For a lighter book more along the lines of Outliers, theres "The Talent Code"[1] by Daniel Coyle. AFAIK, both draw from the Cambridge book.

Both of them are worth a look, the 10,000 hour rule might tell you "I can do it", but these will tell you "How to do it".

[0][https://www.amazon.com/Cambridge-Expertise-Performance-Handb...] [1][https://www.amazon.com/Talent-Code-Greatness-Born-Grown/dp/0...]

Thank you for the reference to the Cambridge Handbook. Having read The Talent Code and Talent Is Overrated, both of which I recommend, I look forward to this one as well.

It takes a bit of time to go through, the chapters take me about a day if I take notes, and it's 40 chapters, so I'm personally only up to chapter 15 right now.

Good post, but one nitpick: the author of the submitted piece made a point that the 10,000 hour was for music students at about 20 years old who were not yet masters.

I like the 10,000 hour rule as an order of magnitude estimation. Somewhere between hour 5001 and 49999, you become very good, given the right kind of practice. It's an acceptable heuristic for that, and research throws up similar numbers in a range of fields.

With focused, deliberate practice, I'm hoping I crack the electric guitar in 5001. :) But seriously, I know it's the journey that's more important - the heuristic really does give me confidence when I look at where I am and where I want to be.

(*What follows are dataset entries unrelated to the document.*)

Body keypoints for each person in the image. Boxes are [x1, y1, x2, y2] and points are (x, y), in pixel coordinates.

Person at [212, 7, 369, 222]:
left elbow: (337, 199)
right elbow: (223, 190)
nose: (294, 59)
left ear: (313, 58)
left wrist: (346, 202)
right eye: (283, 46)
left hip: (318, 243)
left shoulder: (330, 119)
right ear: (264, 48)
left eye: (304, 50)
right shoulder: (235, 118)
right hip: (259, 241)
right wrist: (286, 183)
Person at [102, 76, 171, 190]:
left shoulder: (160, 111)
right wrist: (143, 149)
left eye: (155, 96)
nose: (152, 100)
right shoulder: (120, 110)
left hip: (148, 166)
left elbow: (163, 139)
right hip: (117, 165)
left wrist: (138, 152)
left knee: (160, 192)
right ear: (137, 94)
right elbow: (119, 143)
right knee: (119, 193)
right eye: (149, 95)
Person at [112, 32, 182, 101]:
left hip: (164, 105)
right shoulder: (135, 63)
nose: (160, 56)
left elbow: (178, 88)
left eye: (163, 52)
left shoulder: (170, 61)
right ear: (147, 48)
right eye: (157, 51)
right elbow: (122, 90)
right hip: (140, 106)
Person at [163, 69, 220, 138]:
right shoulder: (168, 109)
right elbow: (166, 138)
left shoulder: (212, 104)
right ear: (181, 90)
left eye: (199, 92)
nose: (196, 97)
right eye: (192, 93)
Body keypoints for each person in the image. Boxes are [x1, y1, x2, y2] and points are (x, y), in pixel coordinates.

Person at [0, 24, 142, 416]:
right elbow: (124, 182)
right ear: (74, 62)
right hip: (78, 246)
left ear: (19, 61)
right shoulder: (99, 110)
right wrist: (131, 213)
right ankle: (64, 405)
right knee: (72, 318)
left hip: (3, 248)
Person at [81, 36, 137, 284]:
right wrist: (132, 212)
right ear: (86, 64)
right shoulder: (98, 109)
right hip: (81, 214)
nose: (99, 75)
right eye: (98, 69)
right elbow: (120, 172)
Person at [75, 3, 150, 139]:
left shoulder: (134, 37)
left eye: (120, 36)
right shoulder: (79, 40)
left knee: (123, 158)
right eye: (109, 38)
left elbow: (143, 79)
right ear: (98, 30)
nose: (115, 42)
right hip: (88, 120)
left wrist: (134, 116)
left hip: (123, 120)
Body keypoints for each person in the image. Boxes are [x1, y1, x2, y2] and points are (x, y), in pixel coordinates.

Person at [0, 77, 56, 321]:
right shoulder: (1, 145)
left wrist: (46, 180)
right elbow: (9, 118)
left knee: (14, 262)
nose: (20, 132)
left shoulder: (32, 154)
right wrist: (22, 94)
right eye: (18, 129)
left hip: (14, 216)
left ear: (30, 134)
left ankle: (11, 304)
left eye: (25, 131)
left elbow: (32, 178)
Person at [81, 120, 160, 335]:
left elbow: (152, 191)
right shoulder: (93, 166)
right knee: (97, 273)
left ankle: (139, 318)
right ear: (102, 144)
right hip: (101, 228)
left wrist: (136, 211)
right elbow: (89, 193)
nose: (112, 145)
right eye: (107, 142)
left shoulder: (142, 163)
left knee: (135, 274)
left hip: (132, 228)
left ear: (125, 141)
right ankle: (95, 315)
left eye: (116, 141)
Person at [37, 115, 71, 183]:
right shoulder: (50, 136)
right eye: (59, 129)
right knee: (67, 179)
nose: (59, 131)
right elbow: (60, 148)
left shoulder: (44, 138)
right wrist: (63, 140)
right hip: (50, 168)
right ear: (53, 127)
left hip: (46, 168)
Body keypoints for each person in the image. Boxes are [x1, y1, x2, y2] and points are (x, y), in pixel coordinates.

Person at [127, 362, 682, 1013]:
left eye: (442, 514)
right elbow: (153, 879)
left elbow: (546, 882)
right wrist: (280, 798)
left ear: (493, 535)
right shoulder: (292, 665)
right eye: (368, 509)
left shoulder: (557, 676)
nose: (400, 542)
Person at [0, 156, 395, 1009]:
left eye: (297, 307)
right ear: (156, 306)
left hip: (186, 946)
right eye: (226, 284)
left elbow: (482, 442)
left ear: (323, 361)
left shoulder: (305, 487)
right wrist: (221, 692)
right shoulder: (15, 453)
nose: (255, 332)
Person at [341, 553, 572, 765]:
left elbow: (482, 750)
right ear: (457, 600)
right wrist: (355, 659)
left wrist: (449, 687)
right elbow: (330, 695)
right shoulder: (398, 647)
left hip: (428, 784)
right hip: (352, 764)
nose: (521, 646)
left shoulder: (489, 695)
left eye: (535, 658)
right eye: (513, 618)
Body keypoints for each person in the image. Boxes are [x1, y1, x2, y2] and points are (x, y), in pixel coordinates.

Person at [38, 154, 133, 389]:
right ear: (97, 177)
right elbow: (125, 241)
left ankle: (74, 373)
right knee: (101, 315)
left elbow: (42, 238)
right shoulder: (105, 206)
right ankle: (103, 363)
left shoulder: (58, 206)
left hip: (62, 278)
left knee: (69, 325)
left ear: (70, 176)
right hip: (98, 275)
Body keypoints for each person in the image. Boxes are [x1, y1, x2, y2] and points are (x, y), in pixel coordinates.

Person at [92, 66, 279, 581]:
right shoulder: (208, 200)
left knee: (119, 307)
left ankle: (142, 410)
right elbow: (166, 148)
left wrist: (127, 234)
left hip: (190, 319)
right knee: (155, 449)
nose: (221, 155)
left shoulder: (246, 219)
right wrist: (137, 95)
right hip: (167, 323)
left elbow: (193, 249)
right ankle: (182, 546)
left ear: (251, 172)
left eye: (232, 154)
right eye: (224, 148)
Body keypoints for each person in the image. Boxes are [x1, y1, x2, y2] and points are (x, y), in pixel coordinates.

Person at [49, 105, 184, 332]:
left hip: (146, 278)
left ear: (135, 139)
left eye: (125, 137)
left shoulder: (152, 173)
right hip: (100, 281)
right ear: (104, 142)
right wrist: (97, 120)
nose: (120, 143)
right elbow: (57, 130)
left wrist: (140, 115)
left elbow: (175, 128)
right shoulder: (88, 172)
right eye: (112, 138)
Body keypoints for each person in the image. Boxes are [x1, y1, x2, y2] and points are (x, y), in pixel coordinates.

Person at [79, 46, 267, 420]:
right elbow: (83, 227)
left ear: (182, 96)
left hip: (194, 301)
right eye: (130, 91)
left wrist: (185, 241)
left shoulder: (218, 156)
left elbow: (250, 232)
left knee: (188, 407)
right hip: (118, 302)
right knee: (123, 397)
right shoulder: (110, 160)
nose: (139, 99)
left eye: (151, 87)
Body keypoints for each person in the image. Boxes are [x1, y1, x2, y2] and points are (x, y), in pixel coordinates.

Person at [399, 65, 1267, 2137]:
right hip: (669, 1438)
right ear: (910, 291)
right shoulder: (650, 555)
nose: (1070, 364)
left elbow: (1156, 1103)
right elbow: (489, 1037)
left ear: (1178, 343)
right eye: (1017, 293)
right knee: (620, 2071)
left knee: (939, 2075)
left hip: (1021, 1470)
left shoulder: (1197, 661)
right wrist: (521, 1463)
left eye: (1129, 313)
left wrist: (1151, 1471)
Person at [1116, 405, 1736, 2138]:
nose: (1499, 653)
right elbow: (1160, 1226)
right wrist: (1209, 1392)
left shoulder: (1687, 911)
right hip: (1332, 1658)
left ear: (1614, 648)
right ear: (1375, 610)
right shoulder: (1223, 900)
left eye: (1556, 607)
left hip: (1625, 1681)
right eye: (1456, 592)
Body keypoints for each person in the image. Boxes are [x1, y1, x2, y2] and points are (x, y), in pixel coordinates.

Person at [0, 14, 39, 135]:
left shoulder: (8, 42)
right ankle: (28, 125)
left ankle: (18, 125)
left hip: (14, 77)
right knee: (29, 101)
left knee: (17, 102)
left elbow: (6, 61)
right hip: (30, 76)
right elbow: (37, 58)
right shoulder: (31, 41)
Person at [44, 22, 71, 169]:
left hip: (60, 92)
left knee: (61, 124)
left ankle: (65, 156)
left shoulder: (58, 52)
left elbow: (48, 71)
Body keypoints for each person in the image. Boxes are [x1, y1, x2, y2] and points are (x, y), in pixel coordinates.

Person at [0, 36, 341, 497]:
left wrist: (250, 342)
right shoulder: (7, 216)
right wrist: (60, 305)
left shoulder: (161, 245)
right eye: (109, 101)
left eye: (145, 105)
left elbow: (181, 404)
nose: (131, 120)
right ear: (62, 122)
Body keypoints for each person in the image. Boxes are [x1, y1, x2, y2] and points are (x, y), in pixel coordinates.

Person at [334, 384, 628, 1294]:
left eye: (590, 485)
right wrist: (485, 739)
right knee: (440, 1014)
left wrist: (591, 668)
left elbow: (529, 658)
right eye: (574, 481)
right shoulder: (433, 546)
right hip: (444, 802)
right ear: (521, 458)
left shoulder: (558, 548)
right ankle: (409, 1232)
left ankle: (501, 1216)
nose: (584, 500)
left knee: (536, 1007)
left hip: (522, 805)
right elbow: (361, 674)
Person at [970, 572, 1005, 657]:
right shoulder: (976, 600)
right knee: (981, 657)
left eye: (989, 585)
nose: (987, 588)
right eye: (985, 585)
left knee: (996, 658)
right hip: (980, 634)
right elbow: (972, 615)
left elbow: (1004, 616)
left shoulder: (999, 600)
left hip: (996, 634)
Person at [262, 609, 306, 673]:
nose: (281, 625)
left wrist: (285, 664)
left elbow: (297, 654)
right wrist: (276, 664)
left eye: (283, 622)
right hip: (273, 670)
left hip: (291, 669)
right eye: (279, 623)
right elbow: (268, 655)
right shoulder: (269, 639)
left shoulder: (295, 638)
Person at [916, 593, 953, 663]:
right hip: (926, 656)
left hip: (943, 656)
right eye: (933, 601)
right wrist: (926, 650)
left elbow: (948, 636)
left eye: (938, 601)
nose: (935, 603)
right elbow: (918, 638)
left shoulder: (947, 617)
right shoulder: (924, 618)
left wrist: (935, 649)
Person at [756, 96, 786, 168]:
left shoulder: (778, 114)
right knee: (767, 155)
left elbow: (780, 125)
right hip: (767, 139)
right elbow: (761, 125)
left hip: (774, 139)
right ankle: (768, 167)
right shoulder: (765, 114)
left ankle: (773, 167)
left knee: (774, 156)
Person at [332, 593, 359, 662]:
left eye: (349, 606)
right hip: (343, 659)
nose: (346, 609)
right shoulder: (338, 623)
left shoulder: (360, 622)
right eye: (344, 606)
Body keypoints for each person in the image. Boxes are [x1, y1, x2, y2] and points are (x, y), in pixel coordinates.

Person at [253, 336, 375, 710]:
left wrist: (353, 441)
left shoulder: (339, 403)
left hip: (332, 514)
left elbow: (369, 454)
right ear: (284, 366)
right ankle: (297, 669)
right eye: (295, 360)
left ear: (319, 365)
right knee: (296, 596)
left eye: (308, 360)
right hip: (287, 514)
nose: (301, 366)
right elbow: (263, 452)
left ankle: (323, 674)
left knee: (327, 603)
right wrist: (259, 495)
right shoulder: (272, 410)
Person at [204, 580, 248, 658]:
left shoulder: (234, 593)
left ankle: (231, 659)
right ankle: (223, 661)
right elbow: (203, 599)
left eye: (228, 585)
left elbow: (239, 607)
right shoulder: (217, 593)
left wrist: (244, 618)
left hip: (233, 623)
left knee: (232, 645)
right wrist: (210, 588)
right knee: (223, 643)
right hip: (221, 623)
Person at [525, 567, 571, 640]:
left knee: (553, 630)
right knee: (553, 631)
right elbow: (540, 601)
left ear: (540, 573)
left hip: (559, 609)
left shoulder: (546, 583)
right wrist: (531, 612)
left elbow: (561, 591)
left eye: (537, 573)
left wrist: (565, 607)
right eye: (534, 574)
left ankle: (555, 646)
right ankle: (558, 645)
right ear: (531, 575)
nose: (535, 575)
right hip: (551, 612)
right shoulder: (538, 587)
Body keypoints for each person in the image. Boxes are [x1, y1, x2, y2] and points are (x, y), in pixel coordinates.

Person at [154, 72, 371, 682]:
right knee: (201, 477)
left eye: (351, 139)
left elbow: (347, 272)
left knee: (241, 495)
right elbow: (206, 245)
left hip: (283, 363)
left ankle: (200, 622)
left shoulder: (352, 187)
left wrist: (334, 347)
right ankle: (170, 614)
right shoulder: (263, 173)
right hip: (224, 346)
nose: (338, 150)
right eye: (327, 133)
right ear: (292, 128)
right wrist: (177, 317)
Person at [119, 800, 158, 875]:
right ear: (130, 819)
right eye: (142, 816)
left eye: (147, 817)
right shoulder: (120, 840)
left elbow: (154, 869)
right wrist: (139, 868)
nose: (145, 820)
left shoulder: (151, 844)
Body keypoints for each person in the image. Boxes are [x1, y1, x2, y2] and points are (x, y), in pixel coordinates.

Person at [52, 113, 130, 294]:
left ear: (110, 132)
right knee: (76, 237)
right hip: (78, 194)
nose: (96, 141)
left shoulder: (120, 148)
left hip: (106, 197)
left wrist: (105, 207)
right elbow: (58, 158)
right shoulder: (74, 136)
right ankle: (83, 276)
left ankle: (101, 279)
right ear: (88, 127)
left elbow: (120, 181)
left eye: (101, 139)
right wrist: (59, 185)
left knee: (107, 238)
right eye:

One thing I found with psycho-motor skills like the guitar or piano is that slowing it down significantly at the start is really helpful. I downloaded a metronome app onto my phone and I'd start out at a rate of 10 BPM (which is agonizingly slow), and then bump it up in 10 BPM, and then 5 BPM increments. The other thing I'm thinking about is getting a skilled spotter, because early on your error correcting feedback mechanisms aren't all that great. Whilst I could focus on hitting the right keys at the right time, things like posture and how I hit the keys were things where I couldn't differentiate between good and bad. Might as well start out with good form.

Yes, from everything I've read, the key to grasping a new motor skill is to break it up in chunks and then to really slow it down. This has worked for me, and the interesting thing I noticed is that if I don't break it down and do it slowly, the level of frustration from doing it even for a short while tempts me to end the session right there.

If you can get a skilled spotter, or a coach who knows his/her stuff, nothing like it! I have to rely on myself unfortunately, and am very grateful for the super materials that I've found for learning the guitar. Like you, I am focusing on the fundamentals and patiently letting my skills build up. 2 years into it I am happy to say that it's looking good!